Musikalische Welten

Was wurden damals die Leute bekämpft, die einen wie auch immer gearteten Brückenschlag zwischen der folkloristischen Musik außerhalb des anglophonen Sprachraums und ihrer Musiktradition versuchten. Naturgemäß konnte das nur mehr oder weniger gelingen. Schon früh hatten ja damals zu Hippie-Zeiten die Beatles mit ihrer Indienreise und Ravi Shankar mit seinen Sitar-Reisen mit einer Art von "Weltmusik" begonnen. Später dann erfand die Industrie genau dies Etikett „Weltmusik“. Immer mehr nicht anglophone Musikpraktiken trafen nun auf unser Ohr, der musikalische Horizont erweiterte sich im Laufe der Zeit. Doch der Begriff „Weltmusik“ schien für viele eine Sicht- oder Hörweise zu bedeuten, die Europa und USA als Maßstab setzte und alles daran zu messen geneigt war: "Weltmusik", das bedeutete, den Rest der Welt und das, was in Wirklichkeit „relevant“ ist (selbstverständlich in ihrer eigenen Welt). Unter anderem trat die brasilianische Musik damals mit ihren vielen Schattierungen in unseren Fokus. Dass sie oft den Brückenschlag zu jenem Pop und Jazz suchte, wie wir das kennen, war doch normal. Populäre Musik hatte sich ja schon seit Jahrhunderten mit dem zurecht gemischt, was an die jeweiligen Ohren drang. "Reinheitsgebote" gab es da nie. Es gab in der ach so geschmähten "Weltmusik" natürlich deutlich mehr zu entdecken als das „Girl from Ipanema“, das sich schon früh mit Frank Sinatra und Stan Getz in US- und europäische Gehörgänge gedudelt hatte. Sinatra? Getz? Ob solche Namen wohl portugiesisch klingen? Oder ob sie in einem gewissen Kontext auch etwas Imperialistisches hatten? Von Kolonialismus und Imperialismus war dann in wohlbehüteten Wohlstandsburgen später besonders im Zusammenhang mit Paul Simons Album „Graceland“ die Rede. Es war damals so etwas wie der Standardvorwurf für Simon. Daneben diente die „Weltmusik“ den damaligen alternativen Wohlstandsmüslis oft genug als Vorlage für das Ursprüngliche, Wahre und Wilde. 

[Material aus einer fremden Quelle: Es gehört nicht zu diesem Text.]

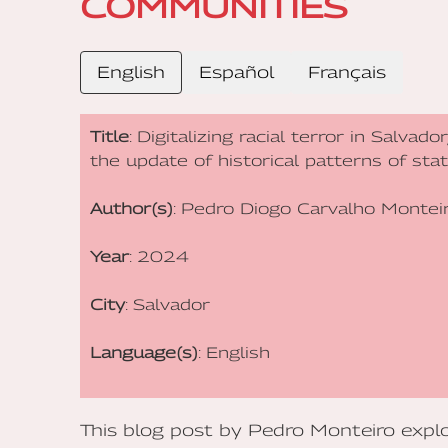
COMMUNITIES
English
Español
Français
Title
: Digitalizing racial terror in Salvad
the update of historical patterns of st
Author(s)
: Pedro Diogo Carvalho Montei
Year
: 2024
City
: Salvador
Language(s)
: English
This blog post by Pedro Monteiro explor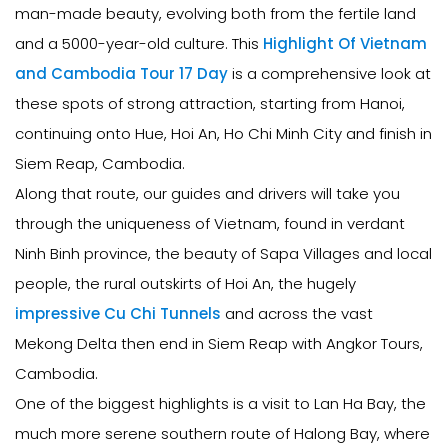
man-made beauty, evolving both from the fertile land
and a 5000-year-old culture. This
Highlight Of Vietnam
and Cambodia Tour 17 Day
is a comprehensive look at
these spots of strong attraction, starting from Hanoi,
continuing onto Hue, Hoi An, Ho Chi Minh City and finish in
Siem Reap, Cambodia.
Along that route, our guides and drivers will take you
through the uniqueness of Vietnam, found in verdant
Ninh Binh province, the beauty of Sapa Villages and local
people, the rural outskirts of Hoi An, the hugely
impressive Cu Chi Tunnels
and across the vast
Mekong Delta then end in Siem Reap with Angkor Tours,
Cambodia.
One of the biggest highlights is a visit to Lan Ha Bay, the
much more serene southern route of Halong Bay, where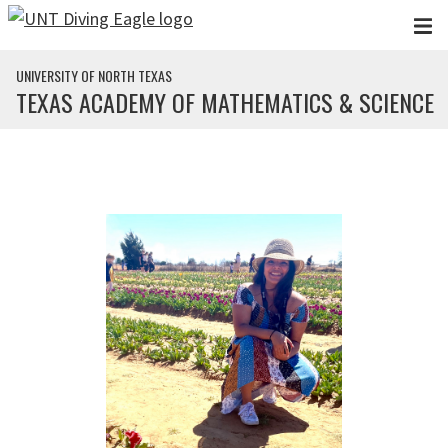
Skip to main content
UNIVERSITY OF NORTH TEXAS
TEXAS ACADEMY OF MATHEMATICS & SCIENCE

Doch mittlerweile ist es Zeit, den Vorwurf umzudrehen und denen entgegen zu halten, die mit ihrer anglophonen Scheise die ganze Welt überschwemmen, weil sie kapitalmäßig die großen Medienkonzerne halten und für Solches nichts als die Macht haben. Die Vertreter solcher Sichtweisen bezeichnen jegliche andere Musik gerne als irrelevant und sich selbst und ihren Geschmack als Nabel der Welt und einzigen Bezugspunkt. In Wirklichkeit sind diejenigen die Imperialisten, die andere mit ihren „Produkten“ überschwemmen und mit ihren Mittel „penetrieren“, die ein Interesse für sich als "Markt" deuten, den es zu beherrschen gilt. Es sind die Leute, die Musik zur Ware machen, mit der sie andere Gesellschaften überfluten und sich selbst als eine Art Herrscherklasse des Kreativen stilisieren.